Tata Communications has risen to an extent that it no more deserves the valuation it is trading at, while MTNL appears inexpensive but no visibility on potential re-rating and hence Goldman sachs has initiated coverage on the stock with a SELL Call. Aditionally, their weaker competitive positioning in the Indian telco space and Tata’s not coming with a blue print to merge Telecom operations is a cause of concern. Both the companies are ill-prepared to tackle the overbidding risks related to the upcoming 3G/BWA license auction.

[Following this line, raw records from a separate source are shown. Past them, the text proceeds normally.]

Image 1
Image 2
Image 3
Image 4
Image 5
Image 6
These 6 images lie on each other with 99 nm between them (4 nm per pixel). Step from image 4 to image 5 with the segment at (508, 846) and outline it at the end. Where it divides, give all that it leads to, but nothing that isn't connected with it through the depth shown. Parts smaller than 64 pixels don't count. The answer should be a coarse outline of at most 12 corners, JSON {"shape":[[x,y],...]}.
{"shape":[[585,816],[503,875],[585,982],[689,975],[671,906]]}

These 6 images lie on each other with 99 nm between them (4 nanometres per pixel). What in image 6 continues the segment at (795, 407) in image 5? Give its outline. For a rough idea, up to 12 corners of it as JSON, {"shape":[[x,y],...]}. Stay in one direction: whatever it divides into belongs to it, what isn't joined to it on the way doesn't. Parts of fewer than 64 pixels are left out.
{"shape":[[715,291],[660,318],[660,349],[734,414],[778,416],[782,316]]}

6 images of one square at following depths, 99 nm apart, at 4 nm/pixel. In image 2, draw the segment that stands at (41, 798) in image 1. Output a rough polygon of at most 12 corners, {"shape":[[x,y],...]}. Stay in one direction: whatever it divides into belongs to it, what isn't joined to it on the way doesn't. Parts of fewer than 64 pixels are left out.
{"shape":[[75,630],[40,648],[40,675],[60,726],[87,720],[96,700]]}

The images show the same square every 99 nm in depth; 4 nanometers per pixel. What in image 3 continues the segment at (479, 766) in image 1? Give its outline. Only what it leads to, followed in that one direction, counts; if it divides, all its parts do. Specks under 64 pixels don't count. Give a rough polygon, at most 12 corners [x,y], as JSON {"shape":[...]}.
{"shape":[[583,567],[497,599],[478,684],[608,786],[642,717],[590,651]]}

Strong revenue/EBITDA growth; but largely factored in by consensus: We expect TCOM’s revenues / EBITDA to grow at 8%/24% CAGR from FY2009-FY2012E, given faster uptake of data/internet services and an increasing mix of data products.
Goldman sees downside risk to consensus net profit estimates for FY2010-FY2011 from higher net interest expense (due to increase in debt needed to fund capex and service roll-out) and higher D&A (from a potential BWA license win).
IN SOTP valuation the core business is merely valued at Rs 103 while investments and holdings add 192 / share taking the Valuation to Rs 295 which is also Goldman’s Target Price with a SELL rating.
MTNL’s wireline and wireless revenues to decrease at a CAGR of 11% and 8%, respectively, from FY2009-FY2012E, given continued F2M substitution, weaker competitive positioning and the impact of intense price competition in the wireless market.
MTNL’s FY10E net cash per share (around Rs80/share) to decline in the coming 6 months given the upfront 3G/BWA license payments (estimated upfront fee payment of Rs20/share).
MTNL is already in Red when it comes to EPS and 12-month target price by using a 10-year DCF-based methodology yields to Rs 70 and hence the SELL rating.